## [Task goal]
The task for the listing below is to write out exactly the lines starting at the one containing "签订日期： 年 月 日" and ending at the one containing "Legea lui Vexler analizata cu lupa", both included. Pictures are to be omitted.
··· Records provided ···
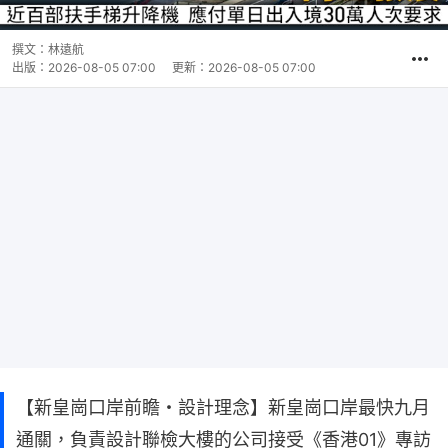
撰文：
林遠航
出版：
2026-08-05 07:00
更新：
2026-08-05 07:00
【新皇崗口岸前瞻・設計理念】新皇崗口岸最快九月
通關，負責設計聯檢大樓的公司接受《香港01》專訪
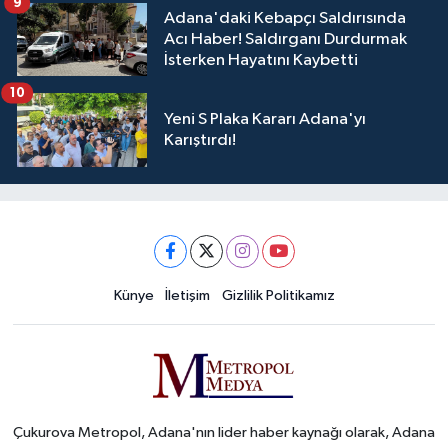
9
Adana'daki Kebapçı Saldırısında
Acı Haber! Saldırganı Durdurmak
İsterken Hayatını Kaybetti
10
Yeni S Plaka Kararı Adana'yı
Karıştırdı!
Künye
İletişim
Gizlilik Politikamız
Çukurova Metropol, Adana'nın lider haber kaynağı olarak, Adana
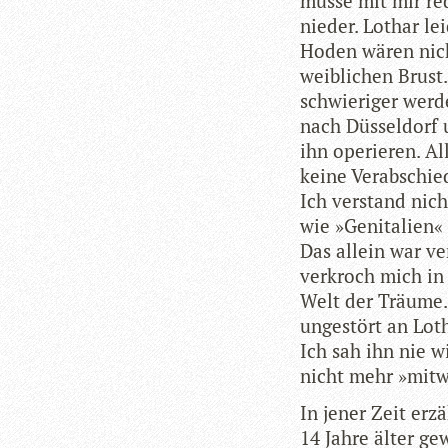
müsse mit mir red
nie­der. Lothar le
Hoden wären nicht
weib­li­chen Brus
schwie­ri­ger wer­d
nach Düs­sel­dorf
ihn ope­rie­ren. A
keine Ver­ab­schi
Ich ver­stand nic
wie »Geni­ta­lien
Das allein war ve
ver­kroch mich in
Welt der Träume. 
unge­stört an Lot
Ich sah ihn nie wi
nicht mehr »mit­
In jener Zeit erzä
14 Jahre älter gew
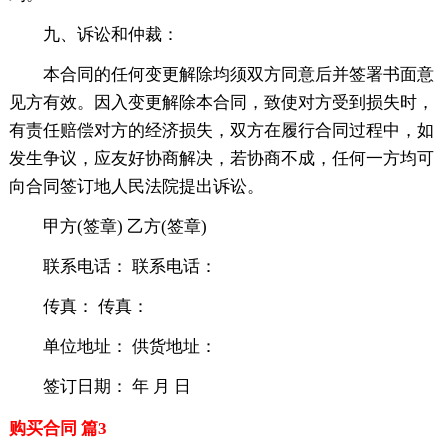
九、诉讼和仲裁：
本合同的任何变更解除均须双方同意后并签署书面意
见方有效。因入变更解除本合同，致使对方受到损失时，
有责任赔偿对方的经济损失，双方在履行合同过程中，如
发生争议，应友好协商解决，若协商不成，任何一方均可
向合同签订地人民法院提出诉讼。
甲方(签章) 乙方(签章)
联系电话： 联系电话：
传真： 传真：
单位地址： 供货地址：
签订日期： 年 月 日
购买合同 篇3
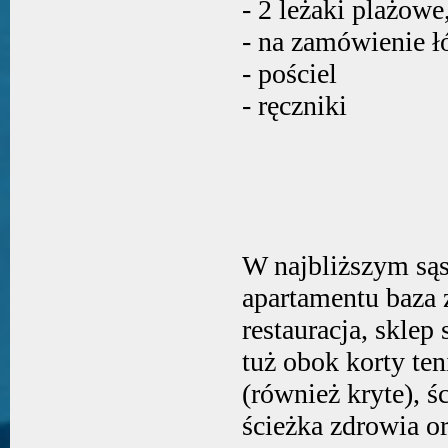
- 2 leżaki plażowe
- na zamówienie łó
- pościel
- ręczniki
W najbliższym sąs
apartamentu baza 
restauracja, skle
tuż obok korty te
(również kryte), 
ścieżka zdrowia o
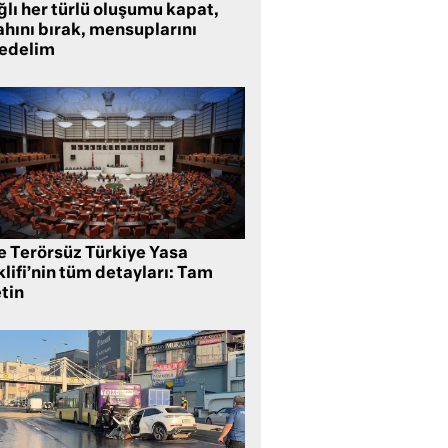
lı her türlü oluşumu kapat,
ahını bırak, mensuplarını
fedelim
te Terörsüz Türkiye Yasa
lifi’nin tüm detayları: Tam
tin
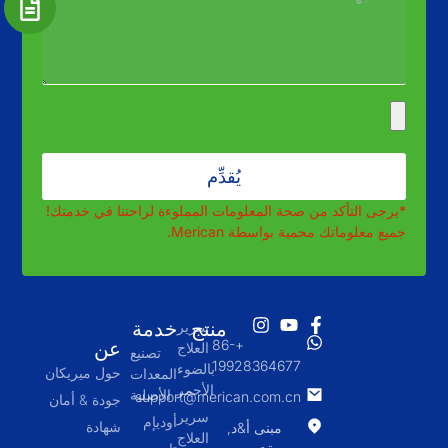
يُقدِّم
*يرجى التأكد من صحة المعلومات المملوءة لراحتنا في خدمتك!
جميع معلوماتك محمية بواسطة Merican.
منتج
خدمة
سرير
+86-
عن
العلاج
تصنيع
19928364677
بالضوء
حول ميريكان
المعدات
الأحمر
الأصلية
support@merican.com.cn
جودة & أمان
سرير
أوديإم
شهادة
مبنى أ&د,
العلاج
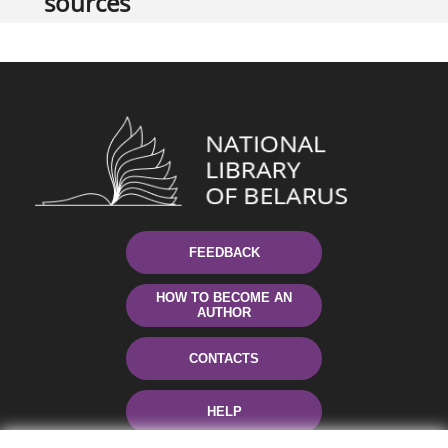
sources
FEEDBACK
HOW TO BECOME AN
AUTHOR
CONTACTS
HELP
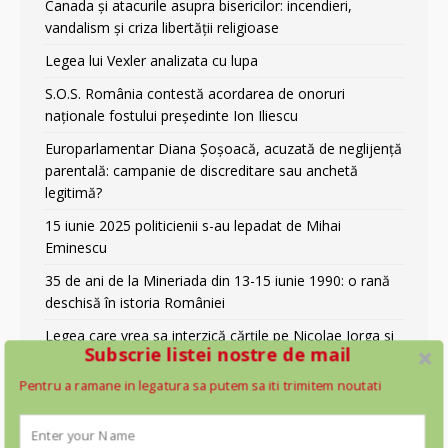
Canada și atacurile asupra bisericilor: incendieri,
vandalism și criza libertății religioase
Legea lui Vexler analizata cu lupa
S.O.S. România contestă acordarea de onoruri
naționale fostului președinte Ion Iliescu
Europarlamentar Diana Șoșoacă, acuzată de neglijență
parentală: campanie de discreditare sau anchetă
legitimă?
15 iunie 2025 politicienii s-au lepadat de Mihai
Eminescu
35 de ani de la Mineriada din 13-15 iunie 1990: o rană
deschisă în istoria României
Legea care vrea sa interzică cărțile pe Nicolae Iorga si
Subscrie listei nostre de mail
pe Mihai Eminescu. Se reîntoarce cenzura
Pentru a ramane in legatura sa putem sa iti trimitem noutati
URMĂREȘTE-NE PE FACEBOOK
···
··· Records provided ···
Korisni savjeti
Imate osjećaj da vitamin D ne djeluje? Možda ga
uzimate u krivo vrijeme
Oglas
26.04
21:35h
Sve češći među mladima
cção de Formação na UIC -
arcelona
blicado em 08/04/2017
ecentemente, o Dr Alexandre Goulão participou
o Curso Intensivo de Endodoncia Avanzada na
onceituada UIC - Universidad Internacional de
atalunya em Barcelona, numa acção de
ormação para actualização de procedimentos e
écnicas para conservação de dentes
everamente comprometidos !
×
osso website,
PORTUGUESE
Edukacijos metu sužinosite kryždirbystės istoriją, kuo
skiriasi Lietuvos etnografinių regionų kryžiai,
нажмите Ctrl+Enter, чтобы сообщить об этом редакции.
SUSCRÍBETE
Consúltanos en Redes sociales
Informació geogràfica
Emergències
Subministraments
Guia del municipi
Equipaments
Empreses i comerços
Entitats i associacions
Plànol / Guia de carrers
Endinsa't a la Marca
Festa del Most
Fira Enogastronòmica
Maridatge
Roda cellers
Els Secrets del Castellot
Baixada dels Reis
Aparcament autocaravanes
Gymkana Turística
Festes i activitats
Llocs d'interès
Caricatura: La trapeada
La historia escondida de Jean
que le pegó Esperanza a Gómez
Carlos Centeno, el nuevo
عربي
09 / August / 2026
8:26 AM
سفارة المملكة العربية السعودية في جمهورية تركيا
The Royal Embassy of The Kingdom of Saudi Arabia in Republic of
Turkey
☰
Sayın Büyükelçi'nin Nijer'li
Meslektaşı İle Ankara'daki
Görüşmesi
···
··· Records provided ···
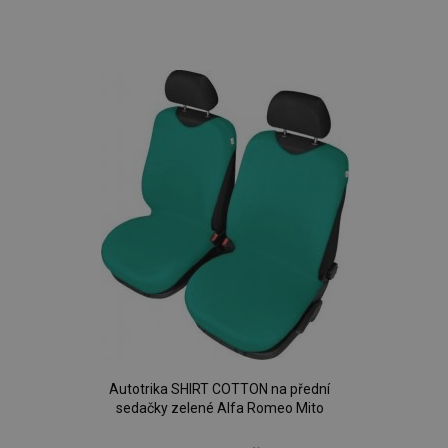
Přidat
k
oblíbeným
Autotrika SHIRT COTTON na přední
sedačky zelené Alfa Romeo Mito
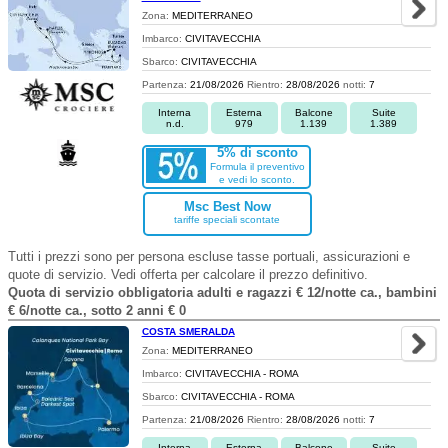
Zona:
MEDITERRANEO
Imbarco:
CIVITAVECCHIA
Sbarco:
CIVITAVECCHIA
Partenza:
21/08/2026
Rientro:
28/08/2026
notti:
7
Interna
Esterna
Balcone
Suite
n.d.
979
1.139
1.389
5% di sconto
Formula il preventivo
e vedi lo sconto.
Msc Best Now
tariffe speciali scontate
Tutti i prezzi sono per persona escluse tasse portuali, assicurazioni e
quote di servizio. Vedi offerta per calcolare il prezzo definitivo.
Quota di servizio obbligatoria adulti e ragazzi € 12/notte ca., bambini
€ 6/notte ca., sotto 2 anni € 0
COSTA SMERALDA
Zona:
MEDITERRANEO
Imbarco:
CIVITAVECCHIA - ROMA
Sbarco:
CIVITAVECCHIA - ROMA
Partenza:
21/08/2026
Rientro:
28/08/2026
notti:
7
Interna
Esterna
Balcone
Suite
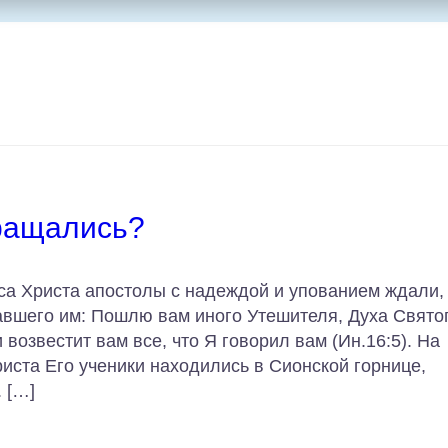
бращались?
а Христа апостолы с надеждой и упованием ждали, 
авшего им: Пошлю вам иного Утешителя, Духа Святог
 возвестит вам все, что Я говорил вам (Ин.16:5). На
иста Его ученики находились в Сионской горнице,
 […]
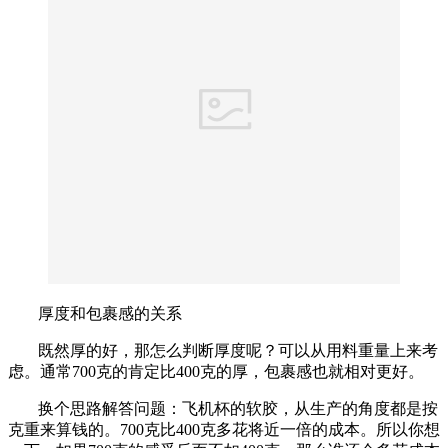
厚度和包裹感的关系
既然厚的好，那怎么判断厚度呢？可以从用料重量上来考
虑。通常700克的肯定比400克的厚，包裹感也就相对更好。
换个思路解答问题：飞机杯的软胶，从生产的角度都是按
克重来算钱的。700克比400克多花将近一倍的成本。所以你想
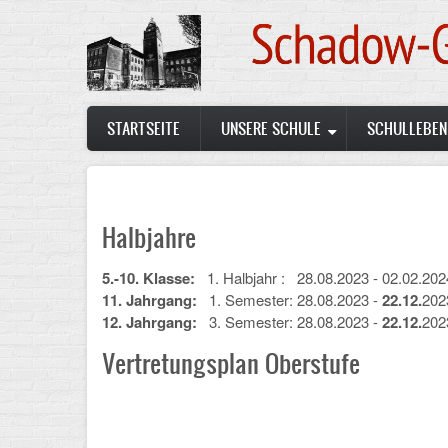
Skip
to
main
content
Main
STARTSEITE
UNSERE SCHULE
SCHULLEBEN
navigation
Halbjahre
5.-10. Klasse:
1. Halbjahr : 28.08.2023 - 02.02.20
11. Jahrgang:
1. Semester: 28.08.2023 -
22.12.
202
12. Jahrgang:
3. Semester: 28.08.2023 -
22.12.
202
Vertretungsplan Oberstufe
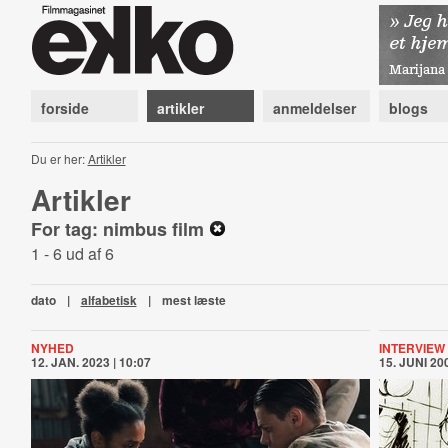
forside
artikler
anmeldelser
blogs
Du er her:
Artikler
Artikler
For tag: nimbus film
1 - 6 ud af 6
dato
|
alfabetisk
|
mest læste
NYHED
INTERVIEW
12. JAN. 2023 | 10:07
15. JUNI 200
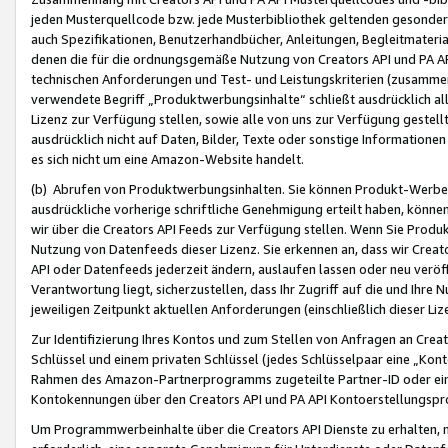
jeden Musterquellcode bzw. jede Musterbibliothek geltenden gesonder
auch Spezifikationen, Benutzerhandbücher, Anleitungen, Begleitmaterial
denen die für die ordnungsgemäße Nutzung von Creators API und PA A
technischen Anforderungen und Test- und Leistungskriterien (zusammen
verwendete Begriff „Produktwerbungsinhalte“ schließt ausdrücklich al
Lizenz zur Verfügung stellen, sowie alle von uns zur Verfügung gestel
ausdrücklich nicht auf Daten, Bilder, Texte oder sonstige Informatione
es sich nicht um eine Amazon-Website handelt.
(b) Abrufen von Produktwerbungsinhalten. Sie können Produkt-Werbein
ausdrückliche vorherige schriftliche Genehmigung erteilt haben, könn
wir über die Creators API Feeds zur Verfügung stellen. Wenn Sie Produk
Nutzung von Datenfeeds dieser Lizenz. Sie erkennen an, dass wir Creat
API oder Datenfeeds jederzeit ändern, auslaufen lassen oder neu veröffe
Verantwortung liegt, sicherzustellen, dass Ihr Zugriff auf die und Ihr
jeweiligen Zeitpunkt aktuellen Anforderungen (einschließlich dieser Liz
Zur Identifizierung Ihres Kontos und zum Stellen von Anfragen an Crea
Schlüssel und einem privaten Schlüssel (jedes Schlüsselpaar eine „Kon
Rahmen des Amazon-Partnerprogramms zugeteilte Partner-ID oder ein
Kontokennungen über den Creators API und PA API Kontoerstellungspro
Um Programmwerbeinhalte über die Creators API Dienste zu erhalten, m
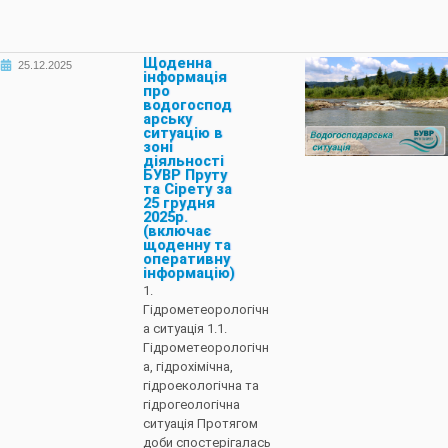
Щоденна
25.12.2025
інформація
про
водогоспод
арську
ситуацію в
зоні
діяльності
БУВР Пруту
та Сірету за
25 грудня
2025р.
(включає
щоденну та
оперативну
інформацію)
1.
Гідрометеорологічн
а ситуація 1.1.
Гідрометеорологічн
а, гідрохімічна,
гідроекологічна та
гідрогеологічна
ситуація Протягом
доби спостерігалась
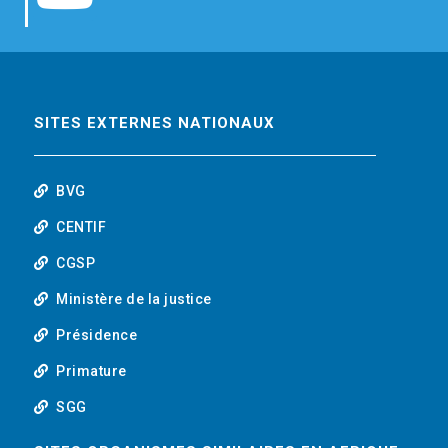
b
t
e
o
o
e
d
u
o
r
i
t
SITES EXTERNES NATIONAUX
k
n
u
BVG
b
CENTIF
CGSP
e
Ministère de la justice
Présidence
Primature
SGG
···
## [Written answer]
签订日期： 年 月 日
购买合同 篇3
- 2 leżaki plażowe
- na zamówienie łó
- pościel
- ręczniki
W najbliższym sąs
apartamentu baza 
restauracja, skle
tuż obok korty te
(również kryte), 
ścieżka zdrowia o
lı her türlü oluşumu kapat,
ahını bırak, mensuplarını
fedelim
te Terörsüz Türkiye Yasa
lifi’nin tüm detayları: Tam
tin
يُقدِّم
*يرجى التأكد من صحة المعلومات المملوءة لراحتنا في خدمتك!
جميع معلوماتك محمية بواسطة Merican.
منتج
خدمة
سرير
+86-
عن
العلاج
تصنيع
19928364677
بالضوء
حول ميريكان
المعدات
الأحمر
الأصلية
support@merican.com.cn
جودة & أمان
سرير
أوديإم
شهادة
مبنى أ&د,
العلاج
sources
FEEDBACK
HOW TO BECOME AN
AUTHOR
CONTACTS
HELP
Canada și atacurile asupra bisericilor: incendieri,
vandalism și criza libertății religioase
Legea lui Vexler analizata cu lupa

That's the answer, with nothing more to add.